Finalmente, Edward Harris, como todo un caballero que era, se dirigió a mí:

– Gracias, señor Corey. Ha sido un análisis interesante. Analogía o algo así.

Hubo unas risitas.

– He apostado diez dólares con Ted Nash a que estoy en lo cierto -dije-. ¿Quiere apostar usted también?

Harris parecía estar deseando irse pero sabía mantener el tipo.

– Desde luego. Que sean veinte.

– Hecho. Dele veinte dólares al señor Koenig.

Harris titubeó y luego sacó de su cartera un billete de veinte dólares y lo deslizó sobre la mesa en dirección a Koenig, que se lo guardó en el bolsillo.

Yo le pasé también otro billete de veinte dólares.

Las reuniones de miembros de distintas agencias pueden resultar realmente aburridas pero no cuando yo participo en ellas. Detesto a los burócratas, que son tan grises e insípidos que uno no podría ni acordarse de ellos una hora después dé la reunión. Aparte de eso, yo quería que todos los presentes recordaran que nos encontrábamos allí sobre la base de que Jalil podría estar todavía en el país. En cuanto empezaran a creer que se había marchado, se volverían perezosos y descuidados y dejarían que los colegas del extranjero hicieran todo el trabajo. A veces uno tiene que ser un poco estrafalario para transmitir una idea. Eso es algo que a mí se me da muy bien.

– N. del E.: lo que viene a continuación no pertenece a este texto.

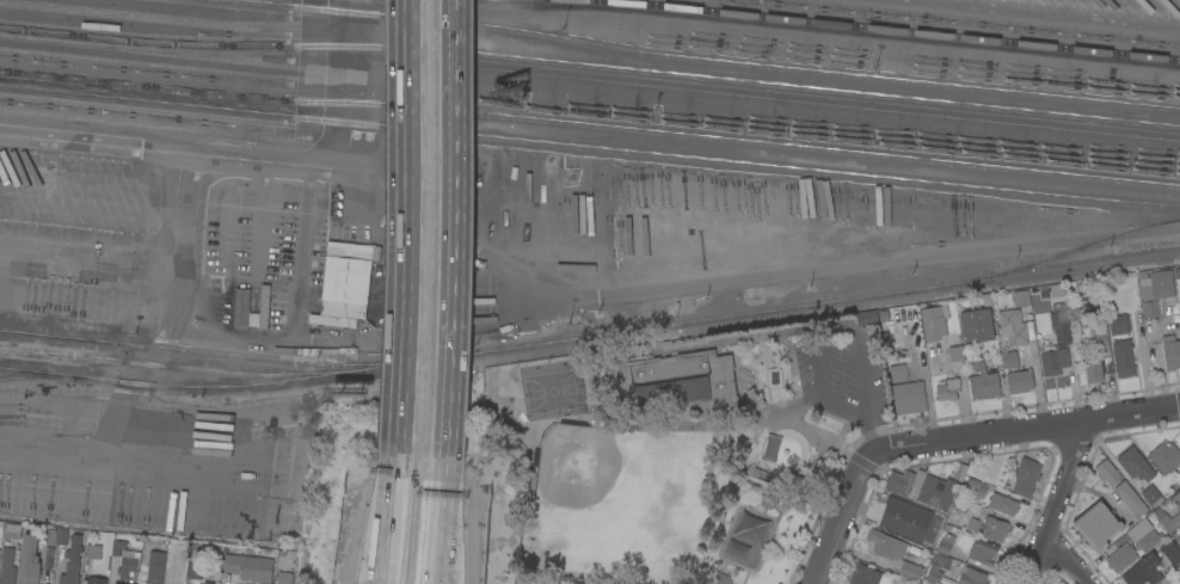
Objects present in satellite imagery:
railway: (887, 29)
railway: (700, 59)
railway: (590, 65)
railway: (590, 124)
railway: (589, 147)
road: (404, 205)
road: (445, 207)
railway: (1058, 271)
building: (347, 278)
building: (1155, 289)
building: (1052, 290)
building: (1020, 297)
building: (241, 306)
building: (264, 307)
building: (867, 317)
building: (1179, 318)
building: (933, 323)
building: (1119, 324)
building: (977, 325)
building: (1013, 327)
road: (820, 328)
building: (1097, 332)
railway: (24, 333)
railway: (594, 337)
building: (1057, 341)
building: (956, 353)
building: (1171, 353)
building: (1124, 358)
building: (1009, 359)
building: (1095, 366)
railway: (184, 368)
building: (898, 372)
parking lot: (845, 374)
railway: (47, 376)
building: (981, 379)
building: (1020, 381)
building: (678, 383)
railway: (216, 388)
building: (948, 388)
park: (552, 391)
building: (908, 397)
road: (722, 422)
road: (1026, 431)
road: (811, 433)
road: (397, 438)
road: (873, 438)
park: (691, 449)
building: (1165, 456)
building: (1135, 464)
building: (1179, 468)
building: (1107, 472)
building: (1026, 477)
building: (900, 481)
building: (937, 491)
park: (596, 492)
building: (1152, 495)
building: (768, 498)
building: (1130, 498)
road: (439, 499)
building: (1176, 499)
building: (1004, 504)
road: (1057, 505)
road: (841, 518)
building: (906, 518)
building: (1167, 519)
road: (383, 525)
road: (390, 525)
building: (1097, 526)
building: (0, 527)
building: (990, 527)
building: (11, 530)
building: (1177, 534)
building: (50, 536)
building: (1147, 540)
building: (945, 543)
building: (118, 545)
building: (886, 545)
building: (0, 551)
building: (93, 551)
building: (1171, 551)
building: (983, 552)
building: (1121, 558)
building: (29, 560)
road: (1066, 560)
building: (72, 561)
building: (128, 563)
building: (7, 566)
building: (156, 567)
building: (249, 567)
building: (195, 570)
building: (910, 571)
building: (1141, 572)
building: (933, 574)
building: (866, 575)
building: (972, 576)
building: (284, 577)
building: (721, 579)
building: (97, 580)
building: (208, 582)
building: (1178, 582)
building: (116, 583)
building: (607, 583)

De hecho, Koenig, que no era tonto, dijo:

– Gracias por su persuasiva argumentación, señor Corey. Creo que hay un cincuenta por ciento de probabilidades de que tenga usted razón.

– De hecho, yo creo que el señor Corey tiene razón -dijo Kate. Me miró, y nuestros ojos se encontraron un instante.

Si nos hubiéramos acostado, me habría puesto rojo, pero ninguno de los presentes -expertos lectores de rostros todos ellos- pudieron detectar ni un gramo de complicidad poscoital. Vaya, creo que realmente hice lo que debía la noche anterior.

El capitán Stein rompió el silencio.

– ¿Hay algo que quiera compartir con nosotros? -le dijo a Edward Harris.

Harris sacudió la cabeza.

– He sido asignado recientemente a este caso, y no se me ha puesto al corriente aún -respondió-. Saben ustedes más que yo.

Todos pensamos lo mismo: «Y un carajo.» Pero nadie dijo nada.

Sin embargo, Harris se volvió hacia mí:

– El nombre de la mujer era Mina.

– Cierto. Lo tenía en la punta de la lengua.

Continuamos charlando diez o quince minutos más y luego Koenig miró su reloj.

– Y en último término -dijo-, pero no por ello menos importante, oigamos a Alan.

El agente especial Alan Parker se puso en pie. Es un poco bajito para su edad, salvo que realmente tenga trece años.

– Permítanme que les sea franco… -dijo.

Hubo un gemido general.

Alan pareció desconcertado, luego captó la idea y rió entre dientes.